CHALLENGES:
**A)** In the piece on punitive parenting, what name does the writer give to the style of raising kids they would have favored before having children?
**B)** Summarize the piece on punitive parenting in two sentences.

Punitive Parenting

Shadow FamilyIt’s been interesting in my head lately.  I’ve been observing and thinking a lot about how I try to parent.  Emphasis on *try*, since I’m still a work in progress.

If you had asked me about raising kids, before I had kids, I would have definitely fallen into what I like to call the “command and control” style.  I’m sure you know what I mean by that – kids should do what they’re asked and the parents are the boss of them.

Frankly, and honestly, I would still have been very much a behaviorist parent even as recently as four years ago.  Supernanny would have seemed totally sensible and practical – and no doubt I would have expressed that to friends and family at the time.   Time outs, punitive restrictions and so forth, would have been considered just a part of life and the way to teach the kids what their behaviour should be.

Fast forward those four years and, thankfully, I have read a lot and learned a lot and – most importantly of all – I have thought and empathised A LOT.

Nowadays I find myself surprised and slightly uncomfortable when I hear parents talking about solutions to their kids’ behaviour in terms of punishing them.  I should be quite clear here, I am not passing judgement on those parents. I have been one of them myself, after all.  Actually I feel quite uncomfortable when I hear solutions put forward in that manner.

Please understand, I’m not a crunchy-type person.  Not that there’s anything wrong with that either.  I’m not a permissive-type parent.  I have standards of behaviour I expect my kids to learn and they aren’t the sort that allow my small people to dominate all and sundry.  I have, however, finally shed some really unhelpful ideas about children in general.

  1. Kids are inherently *naughty*.
  2. Kids do *naughty* things deliberately to get what they want. (Manipulation)
  3. Kids need externally-imposed consequences – aka punishment.

In the end I started to ask myself some hard questions – and more importantly think the consequences of my parenting choices through to their actual, logical, conclusion.

Did I want to control my kids’ behaviour so that my life was easier and I looked like I was a *good* parent to the outside world, or did I want to have a really close, respectful, relationship with my kids where they felt heard and appreciated?

Do my kids behave like that to make my life difficult and exercise their power (aka manipulation), or do they genuinely have no other way of showing me how they feel about things and how powerless they feel in certain situations?

And plenty more along those lines.

I read lots more peaceful parenting authors, and I came to view my kids in a very different light.  I’m still “the Mum” and my kids don’t get to run our lives, but they do get heard and listened to a lot more than they did before I started questioning MY behaviour.

INFORMATION PROVIDED:
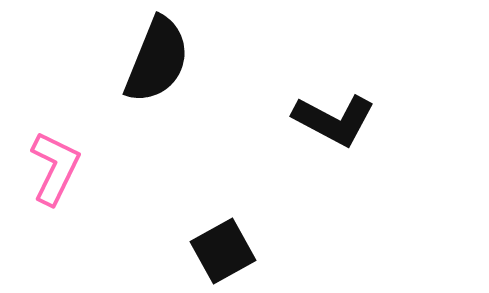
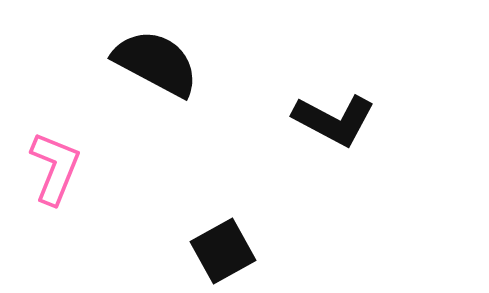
black semicircle: moved 1 px left, 3 px down; rotated 84 degrees counterclockwise
pink L-shape: rotated 4 degrees counterclockwise
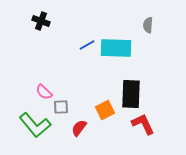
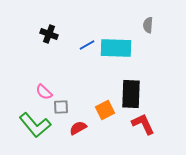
black cross: moved 8 px right, 13 px down
red semicircle: moved 1 px left; rotated 24 degrees clockwise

RESPONSES FOR EACH TASK:
**A)** The "command and control" style.

**B)** The writer would once have been a behaviorist parent who relied on time outs and punitive restrictions, but after four years of reading, learning, and empathizing, now feels uncomfortable hearing kids' behavior addressed through punishment. Having dropped the ideas that kids are inherently naughty, manipulative, and in need of imposed consequences, the writer still keeps standards of behavior and remains in charge but listens to the kids far more.